Mail Order Business

By: Bob Schiessl

When I am training new sharpeners, many see or know of my mail order business, and express a desire to do business the same way. Although there are advantages to mail order, there are some disadvantages too.

I go back to the days I owned and operated a retail book store. Of course there were times we were busier than others, but things like the weather would affect us. On a very nice day we may be slow; People would be doing outdoor things. On a nasty day, people would stay in. We could be having a slow day, and I would see people walk by and not come in; this would drive me crazy. I knew if I could talk to some of those people, I had a very good chance of selling them something. So when I got into sharpening, I loved the idea of being mobile. If things were slow, I could do something about it! I’d just get out and look under some new rocks. It was like I could have all the business I wanted, if I made the calls. Also, I am a people person; I enjoy talking to them. In a mail order business, you give up the one-on-one interaction. Being mobile, my sales were higher than mail order. So why did I give up the mobile business and go to mail order? As I got older, it got harder and harder to run the routes as I did before. My legs just wouldn’t let me. So at last, I ran the routes one last time and told my customers they would have to send their work to me in the future. A lot of them were doing that already so it was no big deal. I can do far more volume mail order, (no travel time) and there are other advantages, so I’ll try to pass on some tips to set up a mail order business.
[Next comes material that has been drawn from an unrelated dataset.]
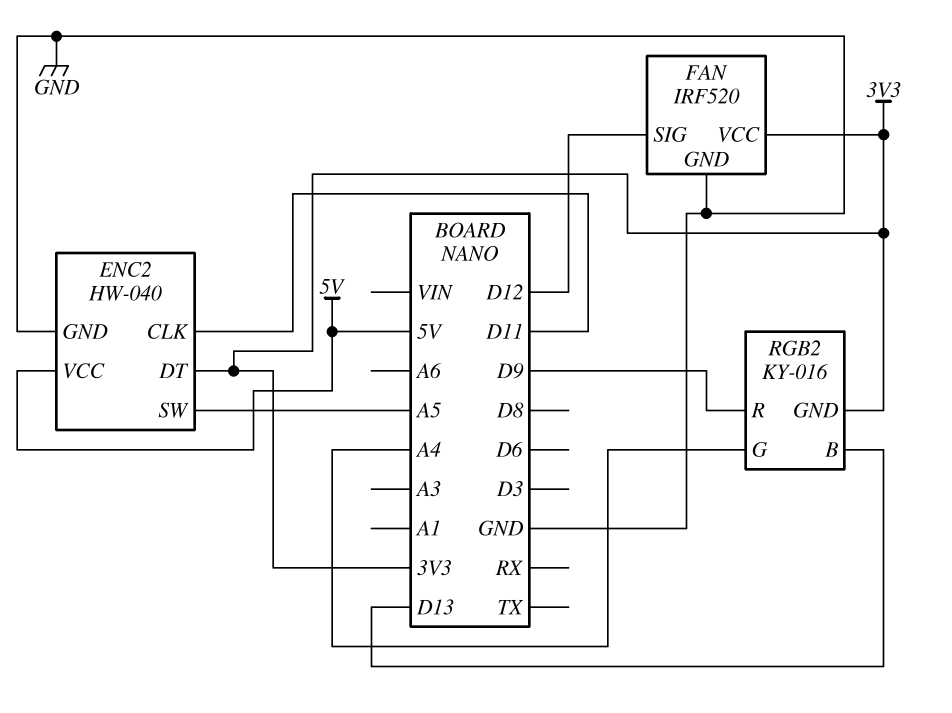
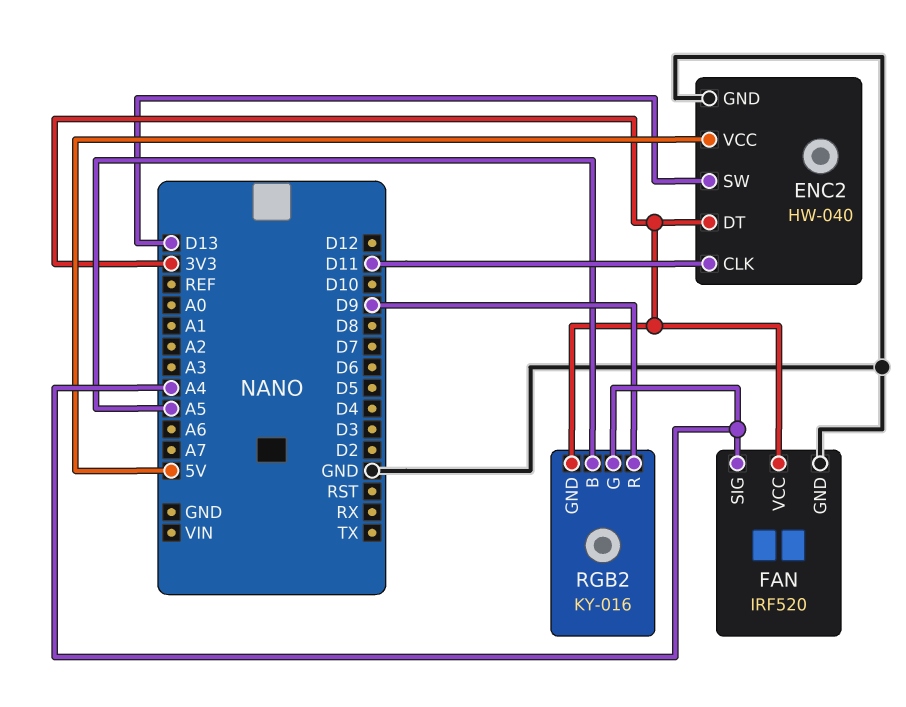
ENC2 pin SW: A5 -> D13
FAN pin SIG: D12 -> A4
RGB2 pin B: D13 -> A5

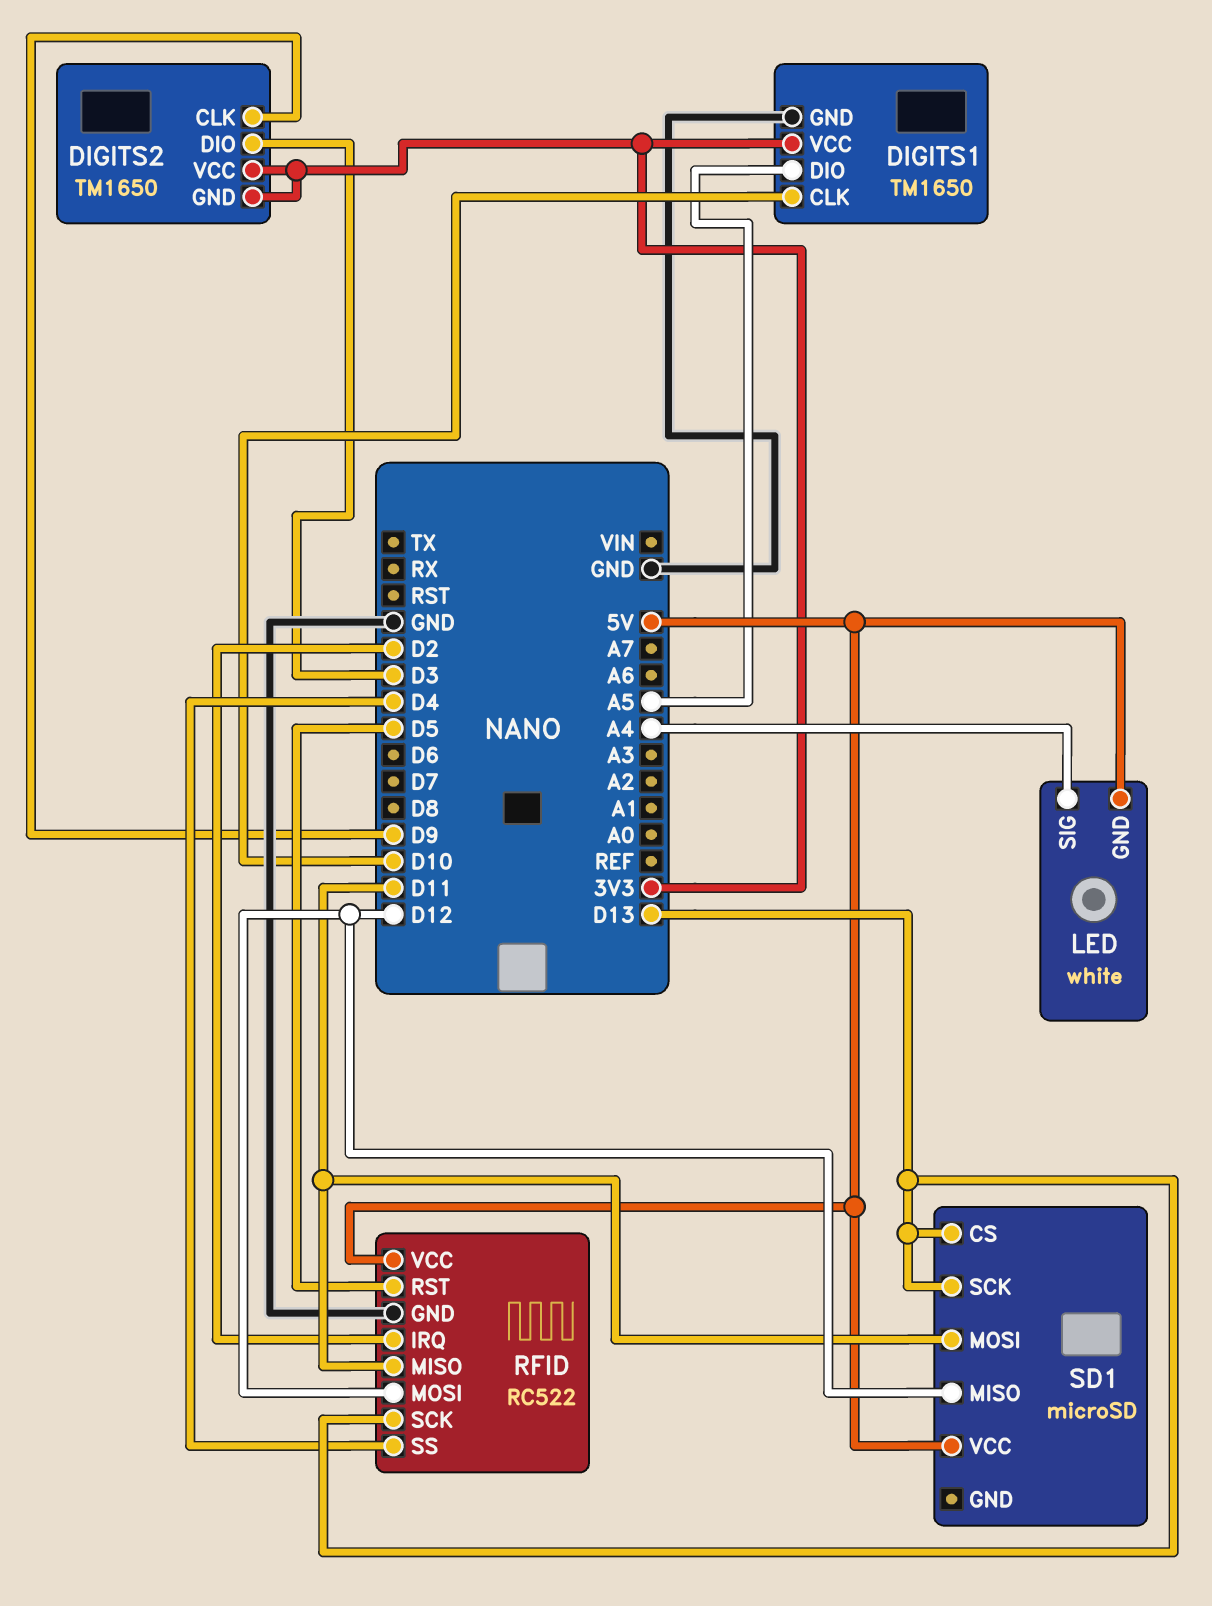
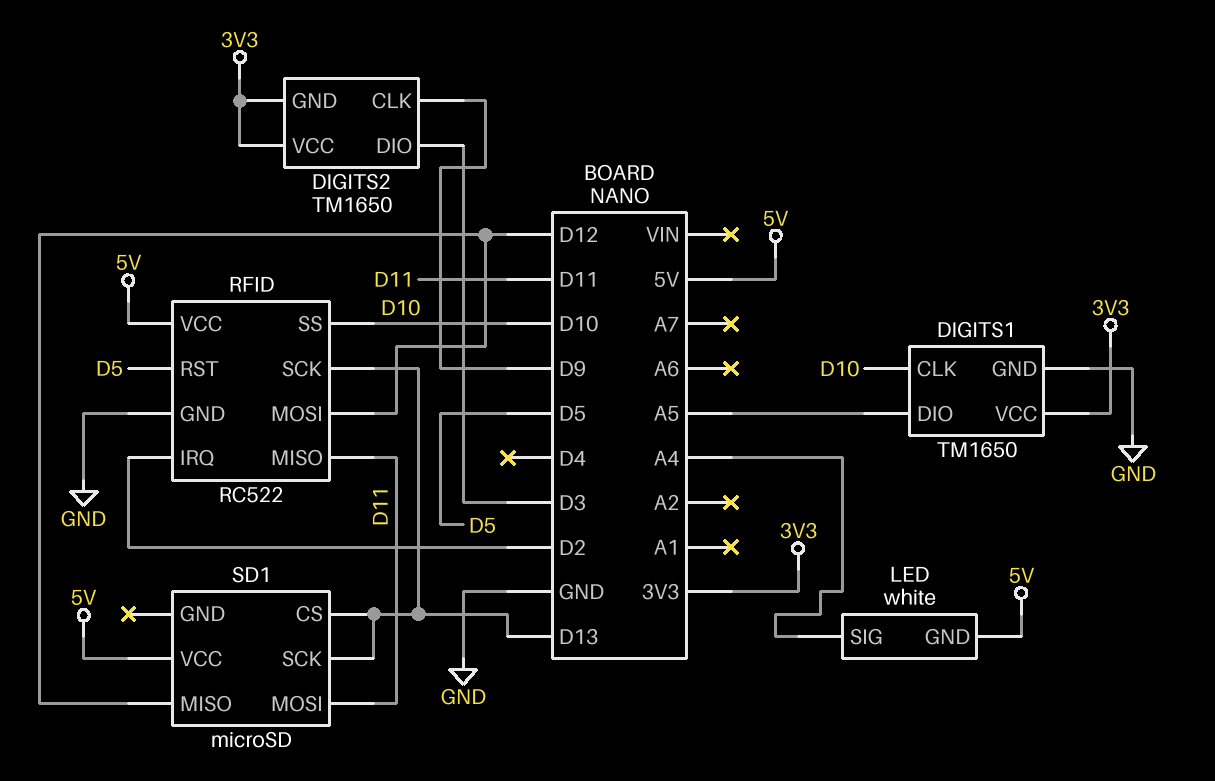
RFID pin SS: D4 -> D10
Give your old customers pre-addressed boxes to send their blades and shears in. Make it as easy as possible for them to do business with you. Offer free shipping for ten or more blades or whatever number you’d like. That may cost you some money, but it may be cheaper than driving to them. I set up an account with the post office so I could give my customers a pre-paid, pre-addressed label. As they send in more blades, you will need to replenish this account, but it is well worth the effort. Initially during the switch, I lost customers, but I regained many of those customers back just by my reputation.

Think outside of the box! Promote your service at grooming shows, dog shows and horse shows. Try advertising in magazines your customers use, but everything now is switching to social media i.e. Facebook, Twitter. Create a website with your contact info, services, customer reviews and your policies. You may start a referral program, offering a discount, by sending business cards to your current customers to give to other groomers and stylists that they may know. Starting or switching your business to mail order is not an exact science, and some forms of advertising work better than others for different people. So keep an open mind, but if something is not working out, try something different.